Finite element analysis of fatigue damaged reinforced concrete one-way slabs repaired with CFRP sheets

In twenty-eight samples in this study, the structural behavior of fatigue-damaged one-way slabs was produced using a nonlinear finite element model that was created using ABAQUS. The effect of carbon fiber-reinforced polymer (CFRP) parameters and fatigue-damaged percentages is examined to obtain a better reaction. The full model accounts for the elastic and plastic behavior of the materials and uses three-dimensional parts (solid, shell, and truss). To investigate the accuracy of the model, the authors' experimental data (monotonic and fatigue damage) is used to validate the numerical outputs. For the four verified slabs, the average and coefficient of variations for ultimate load of finite element analysis to ultimate load of experimental work were 0.997 and 5.35%, respectively; for the deflection of finite element analysis to deflection of experimental work, they were 1.197 and 15.99%, and for energy absorption, they were 1.134 and 12.2%, respectively.

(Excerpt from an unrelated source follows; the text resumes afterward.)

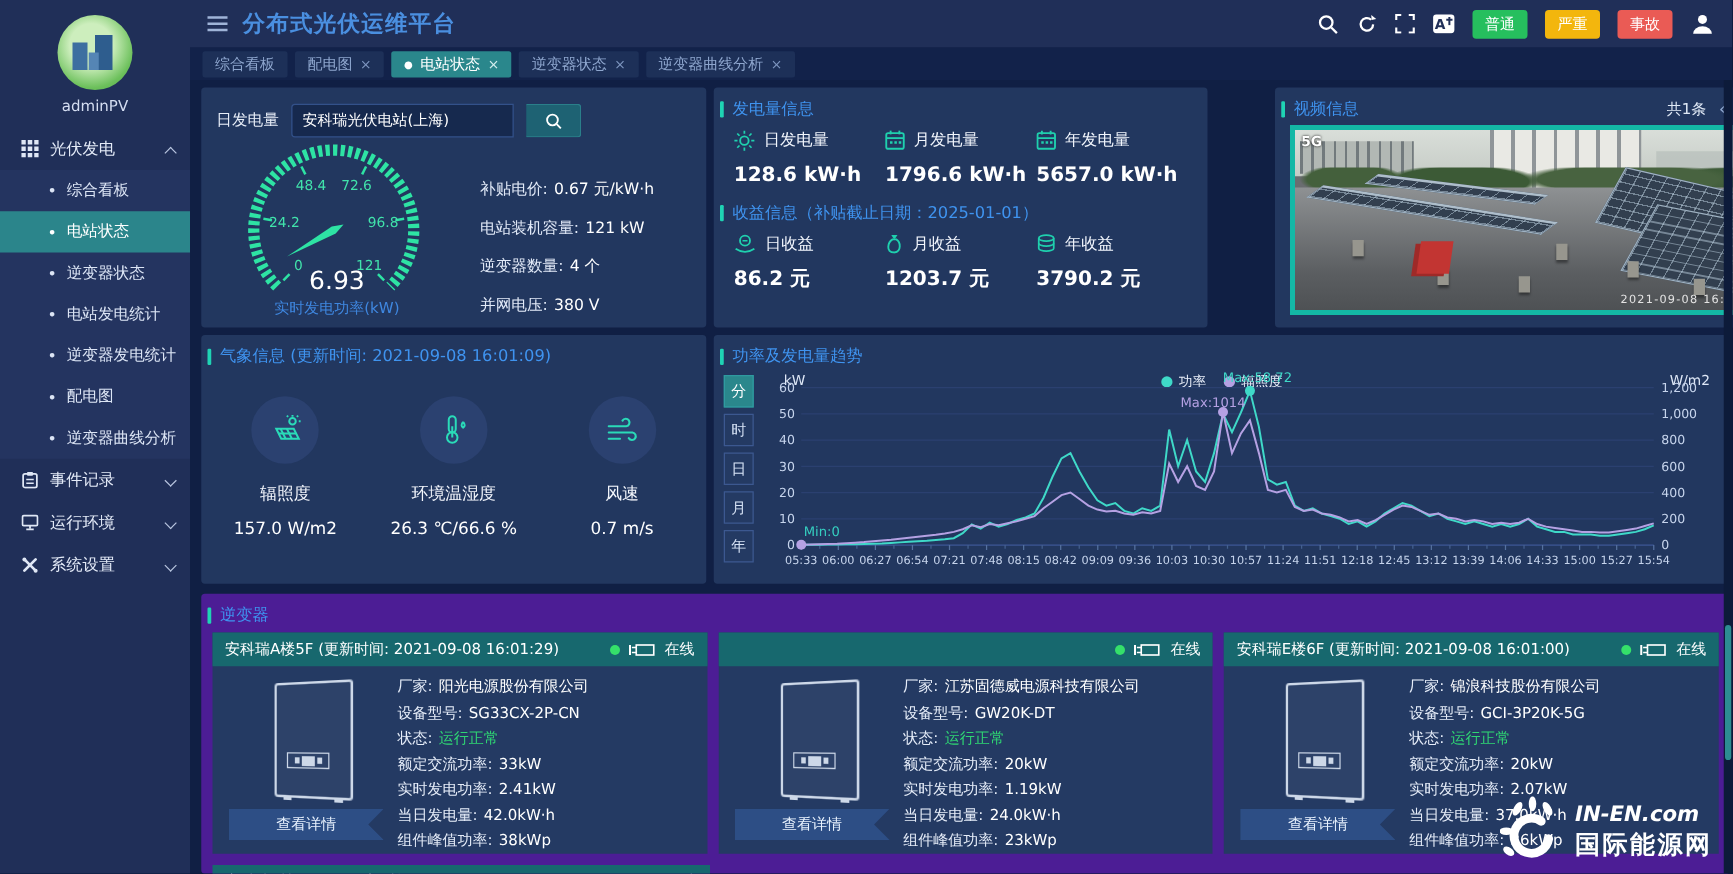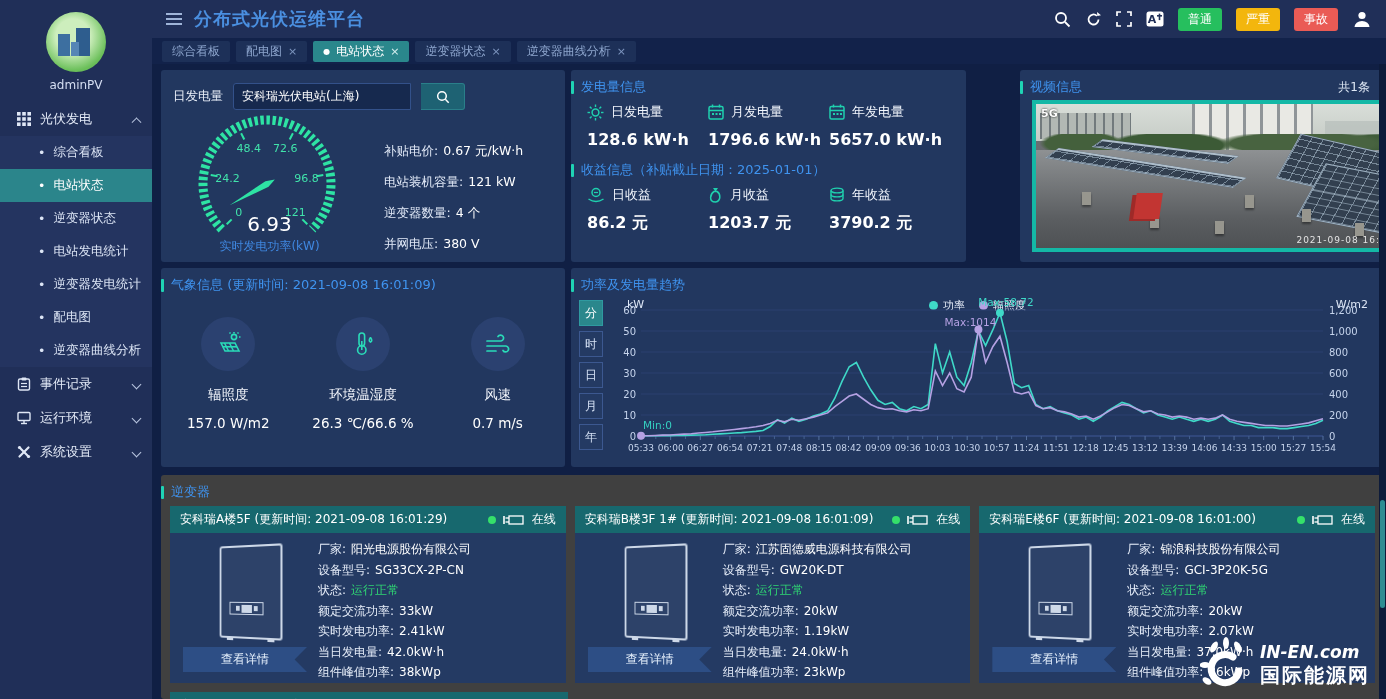"发电量信息" .ptitle { padding: 8px 0 3px -> 8px 5px 3px }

Twenty-four samples parametric studies using the impacts of CFRP sheet thickness, CFRP sheet modulus of elasticity, CFRP sheet length, the concrete compressive strength value, and the fatigue damage percentage. Examining these metrics was intended to provide insight into the efficacy and structural performance of the employed fortification technology. The numerical findings demonstrated that the technique of externally bonding CFRP sheets to strengthen damaged slabs may be regarded as a successful, and cost-effective method.